The album is divided into two distinct halves – the first a set of dark orchestral ballads arranged by Paul Buckmaster – and the second a collection of jangly guitar pop songs in Cole’s instantly recognisable style.

Recorded with power-pop master Matthew Sweet (bass), Fred Maher (drums), Robert Quine (ex Voidoids and Lou Reed guitarist) and former Commotion Blair Cowan (Hammond organ), the second half of the album is brilliant – especially the AOR rock of She’s A Girl and I’m A Man and the country-tinged Weeping Wine – but it’s the first side that is truly special.

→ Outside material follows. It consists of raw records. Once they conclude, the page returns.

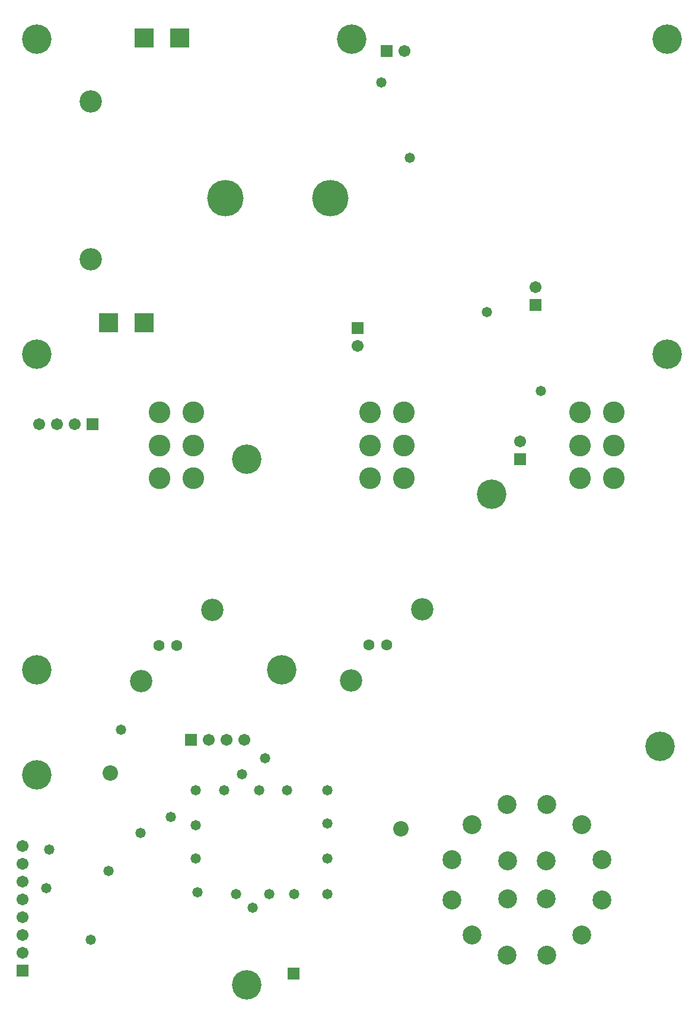
<source format=gbs>
G04*
G04 #@! TF.GenerationSoftware,Altium Limited,CircuitStudio,1.5.2 (30)*
G04*
G04 Layer_Color=8150272*
%FSLAX25Y25*%
%MOIN*%
G70*
G01*
G75*
%ADD73R,0.06706X0.06706*%
%ADD74C,0.06706*%
%ADD75R,0.06706X0.06706*%
%ADD76C,0.12217*%
%ADD77C,0.12611*%
%ADD78C,0.06312*%
%ADD79C,0.16548*%
%ADD80R,0.10642X0.10642*%
%ADD81R,0.10642X0.10642*%
%ADD82C,0.20485*%
%ADD83C,0.10642*%
%ADD84C,0.08674*%
%ADD85C,0.05800*%
D73*
X216535Y544291D02*
D03*
X106299Y157480D02*
D03*
X51181Y334646D02*
D03*
D74*
X226535Y544291D02*
D03*
X11811Y37559D02*
D03*
Y47559D02*
D03*
Y57559D02*
D03*
Y67559D02*
D03*
Y77559D02*
D03*
Y87559D02*
D03*
Y97559D02*
D03*
X116299Y157480D02*
D03*
X126299D02*
D03*
X136299D02*
D03*
X300000Y411811D02*
D03*
X291339Y324961D02*
D03*
X41181Y334646D02*
D03*
X31181D02*
D03*
X21181D02*
D03*
X200000Y378760D02*
D03*
D75*
X11811Y27559D02*
D03*
X164000Y26000D02*
D03*
X300000Y401811D02*
D03*
X291339Y314961D02*
D03*
X200000Y388760D02*
D03*
D76*
X226043Y341339D02*
D03*
Y322835D02*
D03*
Y304331D02*
D03*
X207028Y341339D02*
D03*
Y322835D02*
D03*
Y304331D02*
D03*
X88917D02*
D03*
Y322835D02*
D03*
Y341339D02*
D03*
X107933Y304331D02*
D03*
Y322835D02*
D03*
Y341339D02*
D03*
X344153D02*
D03*
Y322835D02*
D03*
Y304331D02*
D03*
X325138Y341339D02*
D03*
Y322835D02*
D03*
Y304331D02*
D03*
D77*
X196535Y190630D02*
D03*
X236535Y230630D02*
D03*
X118425Y230472D02*
D03*
X78425Y190472D02*
D03*
X50000Y516102D02*
D03*
Y427520D02*
D03*
D78*
X206535Y210630D02*
D03*
X216535D02*
D03*
X98425Y210472D02*
D03*
X88425D02*
D03*
D79*
X275590Y295276D02*
D03*
X157480Y196850D02*
D03*
X137795Y314961D02*
D03*
X19685Y137795D02*
D03*
X137795Y19685D02*
D03*
X19685Y196850D02*
D03*
X370079Y153543D02*
D03*
X196850Y551181D02*
D03*
X374016Y374016D02*
D03*
Y551181D02*
D03*
X19685Y374016D02*
D03*
Y551181D02*
D03*
D80*
X80000Y391811D02*
D03*
X60000D02*
D03*
D81*
X100000Y551811D02*
D03*
X80000D02*
D03*
D82*
X184772Y461811D02*
D03*
X125716D02*
D03*
D83*
X284559Y89457D02*
D03*
X305992Y68024D02*
D03*
Y89457D02*
D03*
X253063Y90051D02*
D03*
X264374Y109642D02*
D03*
X283965Y120953D02*
D03*
X306587D02*
D03*
X326177Y109642D02*
D03*
X337488Y90051D02*
D03*
Y67429D02*
D03*
X326177Y47839D02*
D03*
X306587Y36528D02*
D03*
X283965D02*
D03*
X264374Y47839D02*
D03*
X253063Y67429D02*
D03*
X284559Y68024D02*
D03*
D84*
X61024Y138779D02*
D03*
X224410Y107283D02*
D03*
D85*
X272638Y397638D02*
D03*
X229331Y484252D02*
D03*
X213583Y526575D02*
D03*
X60039Y83661D02*
D03*
X50000Y45000D02*
D03*
X25000Y74000D02*
D03*
X26654Y95653D02*
D03*
X78000Y105000D02*
D03*
X148000Y147000D02*
D03*
X141000Y63000D02*
D03*
X135000Y138000D02*
D03*
X95000Y114000D02*
D03*
X303000Y353331D02*
D03*
X67000Y163000D02*
D03*
X144685Y128937D02*
D03*
X160433D02*
D03*
X183071D02*
D03*
X125000D02*
D03*
X109252D02*
D03*
Y109252D02*
D03*
X110236Y71850D02*
D03*
X109252Y90551D02*
D03*
X183071D02*
D03*
Y70866D02*
D03*
X164370D02*
D03*
X131890D02*
D03*
X150591D02*
D03*
X183071Y110236D02*
D03*
M02*

</source>
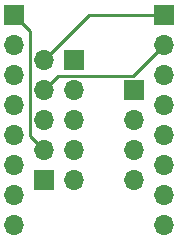
<source format=gbr>
%TF.GenerationSoftware,KiCad,Pcbnew,(6.0.2)*%
%TF.CreationDate,2025-01-09T20:14:18+01:00*%
%TF.ProjectId,adapter,61646170-7465-4722-9e6b-696361645f70,rev?*%
%TF.SameCoordinates,Original*%
%TF.FileFunction,Copper,L2,Bot*%
%TF.FilePolarity,Positive*%
%FSLAX46Y46*%
G04 Gerber Fmt 4.6, Leading zero omitted, Abs format (unit mm)*
G04 Created by KiCad (PCBNEW (6.0.2)) date 2025-01-09 20:14:18*
%MOMM*%
%LPD*%
G01*
G04 APERTURE LIST*
%TA.AperFunction,ComponentPad*%
%ADD10R,1.700000X1.700000*%
%TD*%
%TA.AperFunction,ComponentPad*%
%ADD11O,1.700000X1.700000*%
%TD*%
%TA.AperFunction,Conductor*%
%ADD12C,0.250000*%
%TD*%
G04 APERTURE END LIST*
D10*
%TO.P,J5,1,Pin_1*%
%TO.N,DIR*%
X149860000Y-85105000D03*
D11*
%TO.P,J5,2,Pin_2*%
%TO.N,STEP*%
X149860000Y-87645000D03*
%TO.P,J5,3,Pin_3*%
%TO.N,SLEEP*%
X149860000Y-90185000D03*
%TO.P,J5,4,Pin_4*%
%TO.N,RESET*%
X149860000Y-92725000D03*
%TO.P,J5,5,Pin_5*%
%TO.N,MS3*%
X149860000Y-95265000D03*
%TO.P,J5,6,Pin_6*%
%TO.N,MS2*%
X149860000Y-97805000D03*
%TO.P,J5,7,Pin_7*%
%TO.N,MS1*%
X149860000Y-100345000D03*
%TO.P,J5,8,Pin_8*%
%TO.N,ENABLE*%
X149860000Y-102885000D03*
%TD*%
D10*
%TO.P,J4,1,Pin_1*%
%TO.N,M1*%
X147320000Y-91440000D03*
D11*
%TO.P,J4,2,Pin_2*%
%TO.N,M2*%
X147320000Y-93980000D03*
%TO.P,J4,3,Pin_3*%
%TO.N,M3*%
X147320000Y-96520000D03*
%TO.P,J4,4,Pin_4*%
%TO.N,M4*%
X147320000Y-99060000D03*
%TD*%
D10*
%TO.P,J3,1,Pin_1*%
%TO.N,M1*%
X142240000Y-88900000D03*
D11*
%TO.P,J3,2,Pin_2*%
%TO.N,M2*%
X142240000Y-91440000D03*
%TO.P,J3,3,Pin_3*%
%TO.N,M3*%
X142240000Y-93980000D03*
%TO.P,J3,4,Pin_4*%
%TO.N,M4*%
X142240000Y-96520000D03*
%TO.P,J3,5,Pin_5*%
%TO.N,ENABLE*%
X142240000Y-99060000D03*
%TD*%
D10*
%TO.P,J2,1,Pin_1*%
%TO.N,12v*%
X139700000Y-99060000D03*
D11*
%TO.P,J2,2,Pin_2*%
%TO.N,GND*%
X139700000Y-96520000D03*
%TO.P,J2,3,Pin_3*%
%TO.N,3.3V*%
X139700000Y-93980000D03*
%TO.P,J2,4,Pin_4*%
%TO.N,STEP*%
X139700000Y-91440000D03*
%TO.P,J2,5,Pin_5*%
%TO.N,DIR*%
X139700000Y-88900000D03*
%TD*%
D10*
%TO.P,J1,1,Pin_1*%
%TO.N,GND*%
X137160000Y-85105000D03*
D11*
%TO.P,J1,2,Pin_2*%
%TO.N,3.3V*%
X137160000Y-87645000D03*
%TO.P,J1,3,Pin_3*%
%TO.N,1B*%
X137160000Y-90185000D03*
%TO.P,J1,4,Pin_4*%
%TO.N,1A*%
X137160000Y-92725000D03*
%TO.P,J1,5,Pin_5*%
%TO.N,2A*%
X137160000Y-95265000D03*
%TO.P,J1,6,Pin_6*%
%TO.N,2B*%
X137160000Y-97805000D03*
%TO.P,J1,7,Pin_7*%
%TO.N,GND*%
X137160000Y-100345000D03*
%TO.P,J1,8,Pin_8*%
%TO.N,12v*%
X137160000Y-102885000D03*
%TD*%
D12*
%TO.N,GND*%
X138525489Y-95345489D02*
X139700000Y-96520000D01*
X138525489Y-86470489D02*
X138525489Y-95345489D01*
X137160000Y-85105000D02*
X138525489Y-86470489D01*
%TO.N,DIR*%
X143495000Y-85105000D02*
X139700000Y-88900000D01*
X149860000Y-85105000D02*
X143495000Y-85105000D01*
%TO.N,STEP*%
X147239511Y-90265489D02*
X140874511Y-90265489D01*
X140874511Y-90265489D02*
X139700000Y-91440000D01*
X149860000Y-87645000D02*
X147239511Y-90265489D01*
%TD*%
M02*

</source>
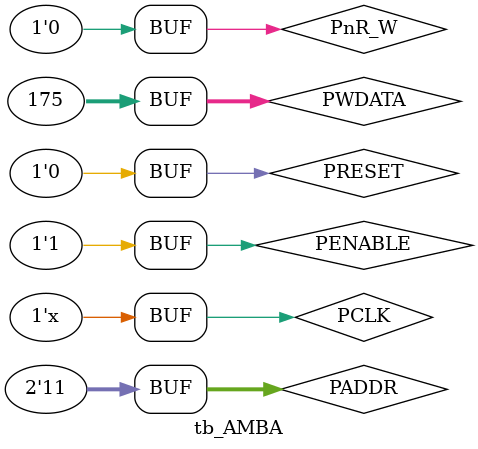
<source format=sv>
`timescale 1ns / 1ps


 
module tb_AMBA();

    parameter DATA_WIDTH = 32 ;
    parameter ADDR_WIDTH =  2 ; 

    reg                   PCLK    ;
    reg                   PRESET  ;    
    reg                   PENABLE ;    
    reg                   PnR_W   ;    
    reg  [DATA_WIDTH-1:0] PWDATA  ;
    reg  [ADDR_WIDTH-1:0] PADDR   ; 
    reg                   PREADY  ;    
    reg  [DATA_WIDTH-1:0] PRDATA  ;


initial begin
   PCLK    	= 1'b1 	;
   PRESET 	= 1'b1 	;
   PENABLE 	= 1'b0 	;
   PnR_W   	= 1'b0 	;
   PWDATA  	=  'b0 	;
   PWDATA  	=  'b0 	;    
   PADDR        =    0  ;

   #5   PRESET  = 1'b0 	;
   #5   PENABLE = 1'b1	;
   #5   PENABLE = 1'b0  ;
   #40  PADDR   =    1  ;
        PENABLE = 1'b1  ;
   #5   PENABLE = 1'b0  ;
   #40  PADDR   =    2  ;
        PENABLE = 1'b1  ;	   
   #5   PENABLE = 1'b0  ;
   #40  PADDR   =    3  ;
        PENABLE = 1'b1  ;
   #5   PENABLE = 1'b0  ;
   #40  PADDR   =    0  ;
        PENABLE = 1'b1  ;
   #5   PENABLE = 1'b0  ;
	PnR_W   = 1'b1  ;
   #40  PADDR   =    0  ;
        PWDATA  =  'h35 ;
        PENABLE = 1'b1  ;
   #5   PENABLE = 1'b0  ;  
   #40  PADDR   =    1  ;
        PWDATA  =  'h72 ;
        PENABLE = 1'b1  ;
   #5   PENABLE = 1'b0  ;
   #40  PADDR   =    2  ;
        PWDATA  =  'h00 ;
        PENABLE = 1'b1  ;	   
   #5   PENABLE = 1'b0  ;
   #40  PADDR   =    3  ;
        PWDATA  =  'hAF ;
        PENABLE = 1'b1  ;
   #5   PENABLE = 1'b0  ;
	PnR_W   = 1'b0  ;
   #40  PADDR   =    2  ;
        PENABLE = 1'b1  ;
   #5   PENABLE = 1'b0  ;
   #40  PADDR   =    3  ;
        PENABLE = 1'b1  ;


end
 

always #1  PCLK = ~PCLK ;


 
AMBA #() cpu(
    .PCLK    (PCLK   ),
    .PRESET (PRESET),
    .PENABLE (PENABLE),
    .PnR_W   (PnR_W  ),
    .PWDATA  (PWDATA ),
    .PADDR   (PADDR  ),
    .PREADY  (PREADY ),
    .PRDATA  (PRDATA )
) ;


endmodule


</source>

Buckmaster’s arrangements are a joy to listen to, with velvety strings, Bacharach horns and, on the exquisite Margo’s Waltz, jazzy vibes and sultry female backing vocals. Man Enough oozes French Riviera cool and Half of Everything is fantastic – a bitter melodrama with striking cinematic orchestration, mean organ and bluesy licks.

It’s no coincidence that one of the other best guitar pop albums of this era, Matthew Sweet’s Girlfriend, also featured many of the same musicians who played on Don’t Get Weird… (Maher, Quine and Cole, in addition to Television’s Richard Lloyd). They just don’t make records like this anymore, babe.